Maintenant, pour comprendre la place de l’avocat dans une médiation dans un contexte judiciaire, ce n’est pas de parler de médiation, mais d’anticipation juridique sur un projet... et de l’éventuel rédaction de l’accord avec ses conséquences juridiques. Voilà où les choses peuvent se passer, mais en aucun cas dans le fait d’informer sur quoi que ce soit relativement à la médiation : c’est l’affaire du médiateur... à moins de faire appel à des amateurs ;-)

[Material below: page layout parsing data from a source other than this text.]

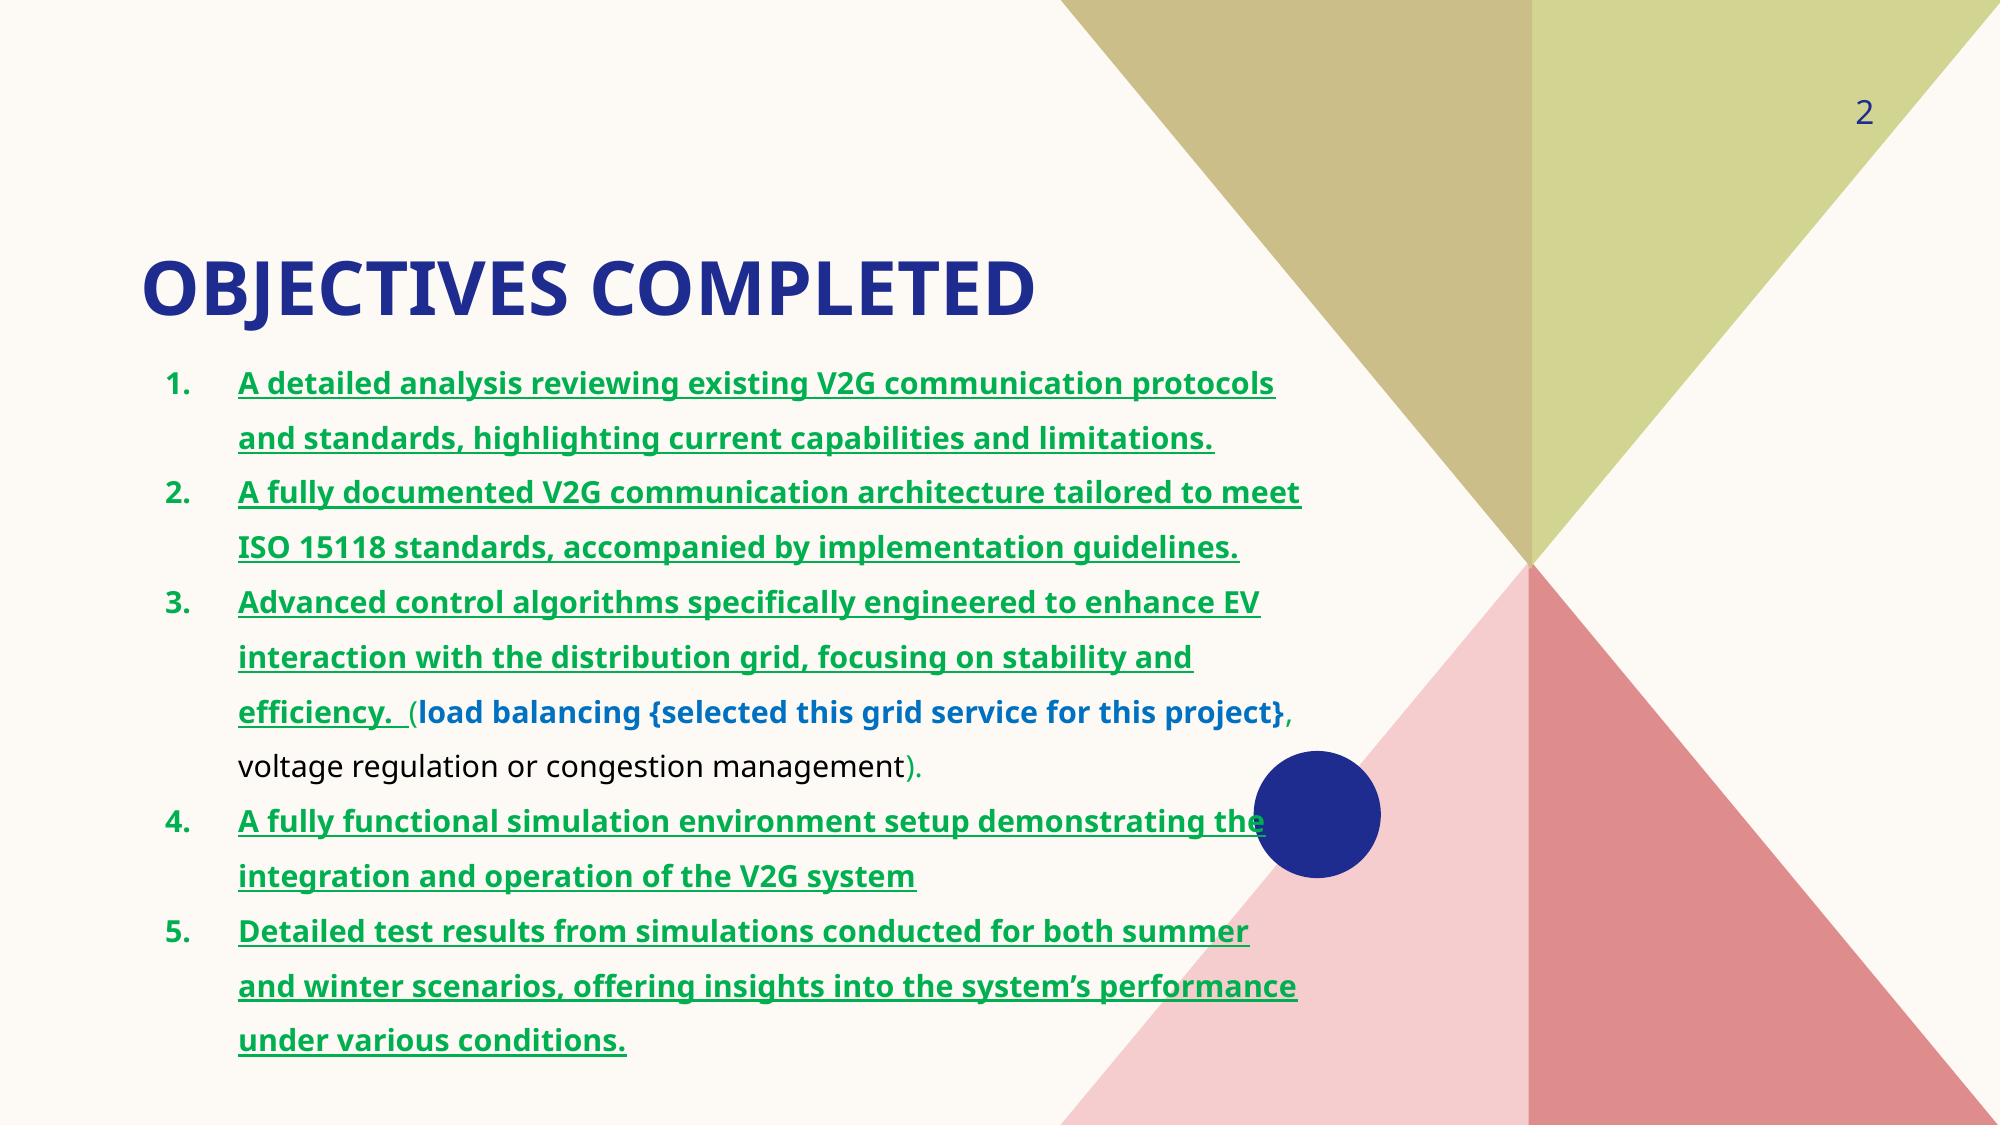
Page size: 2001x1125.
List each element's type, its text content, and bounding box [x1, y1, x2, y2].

slide_number 2 [1699, 75, 1875, 153]
title Objectives completed [125, 79, 1206, 331]
list A detailed analysis reviewing existing V2G communication protocols and standards, highlighting current capabilities and limitations. A fully documented V2G communication architecture tailored to meet ISO 15118 standards, accompanied by implementation guidelines. Advanced control algorithms specifically engineered to enhance EV interaction with the distribution grid, focusing on stability and efficiency. (load balancing {selected this grid service for this project}, voltage regulation or congestion management). A fully functional simulation environment setup demonstrating the integration and operation of the V2G system Detailed test results from simulations conducted for both summer and winter scenarios, offering insights into the system’s performance under various conditions. [150, 345, 1324, 1073]
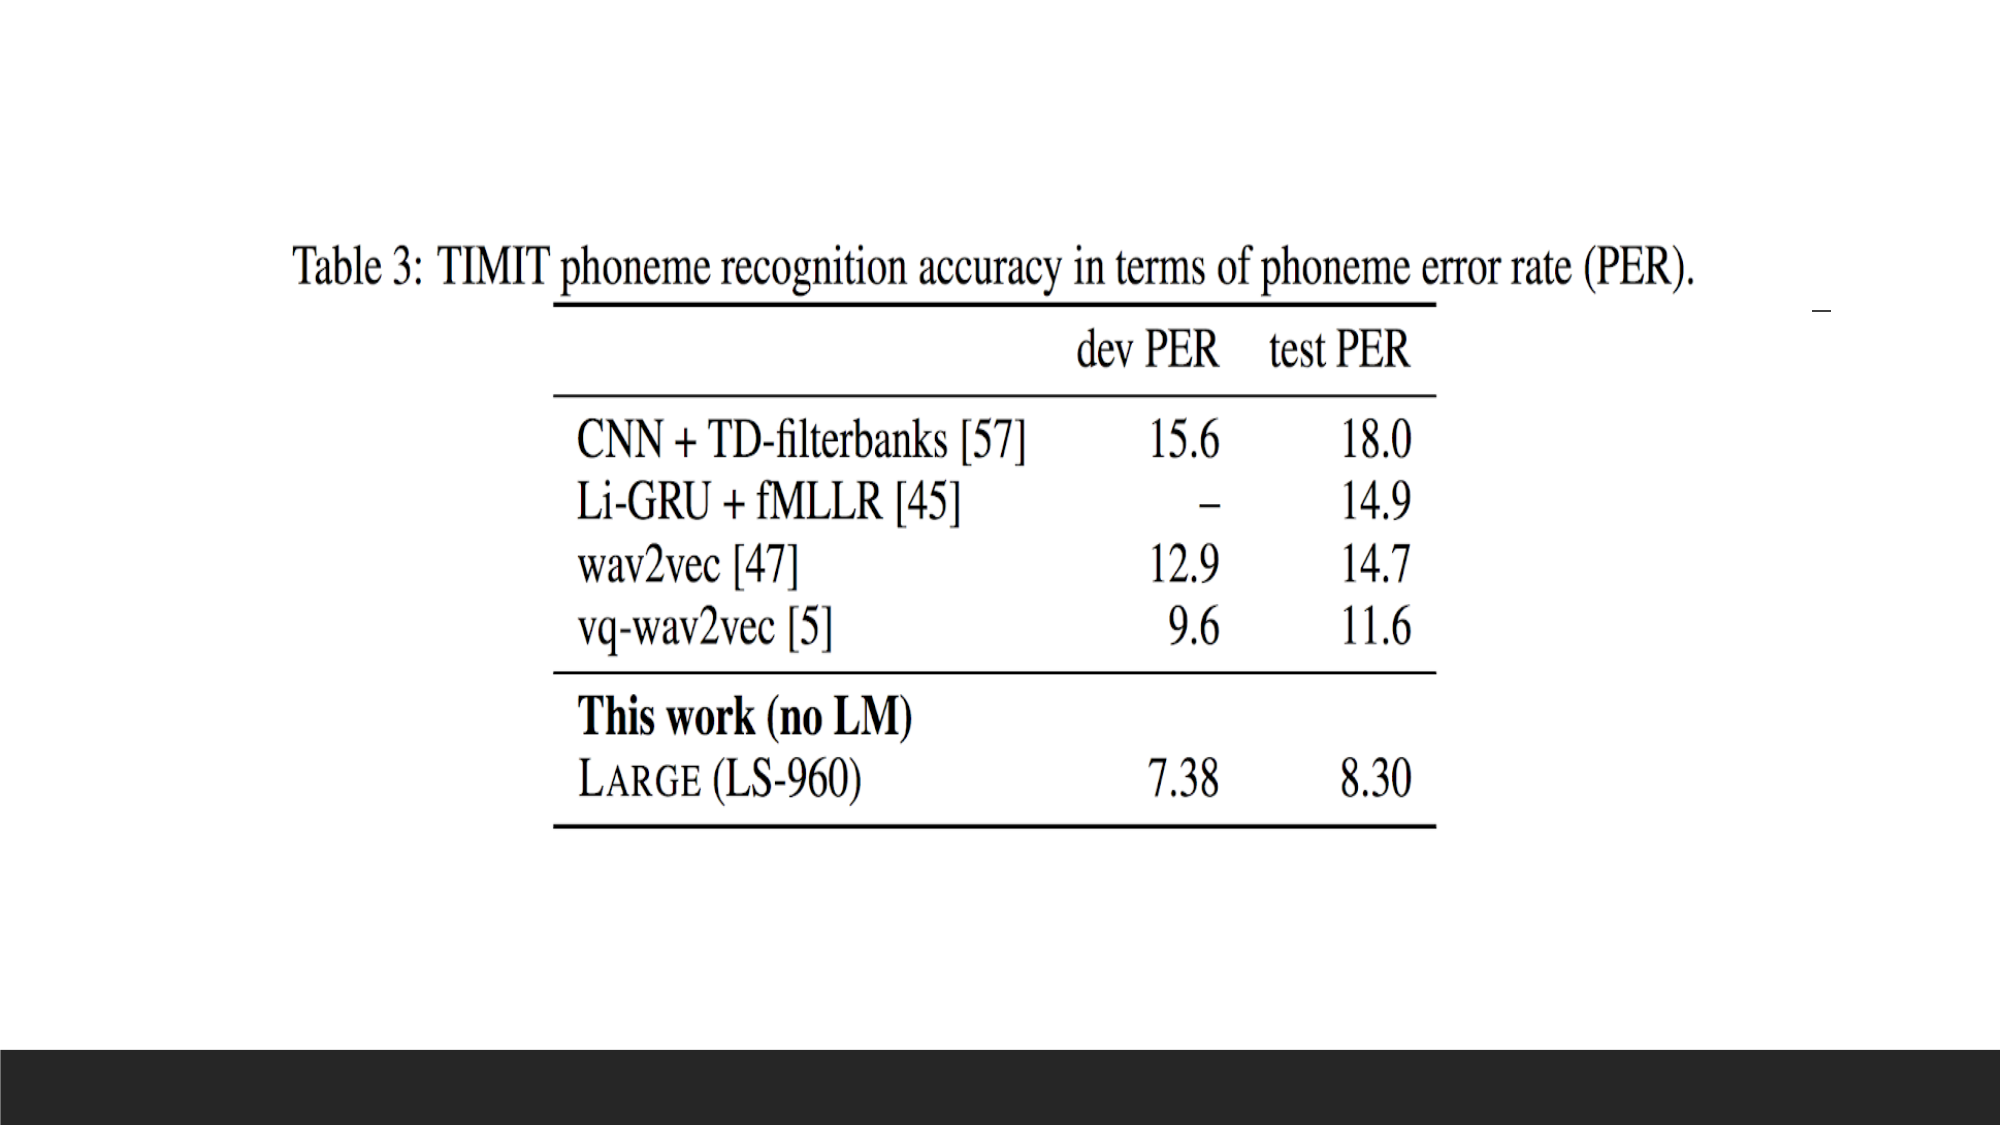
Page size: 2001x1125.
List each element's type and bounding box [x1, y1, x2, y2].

list [160, 69, 1812, 917]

Et je pense que la médiation entrera définitivement dans les mœurs quand le juge l’imposera » , remarque Françoise Bardoux, présidente du tribunal de grande instance de Mulhouse
http://www.lalsace.fr/actualite/2015/05/16/resoudre-les-conflits-par-la-mediation
Ce texte est à examiner plus sérieusement, c’est évident. Il n’est pas un instrument de torture des juristes, mais un moyen sans envergure, il faut bien le considérer comme cela en tant que spécialiste du domaine, qui a pour but de prévenir le monde juridique qu’un changement plus profond se prépare. Quelle que soit le courant politique - ne soyons pas trop pessimiste avec les effets de manche inopportuns hors prétoire - la réforme aura lieu. Cette réforme piétine sur la "grande profession du droit", mais elle avance sur les modes de règlement alternatifs à la "gestion des différends". En effet, soit on "gère" soit on résout. Ainsi, un nouveau choix se présente dans notre civilisation qui oscille entre féodalité et liberté ; c’est la médiation, quand elle est professionnelle, est une extension de l’exercice de la libre décision.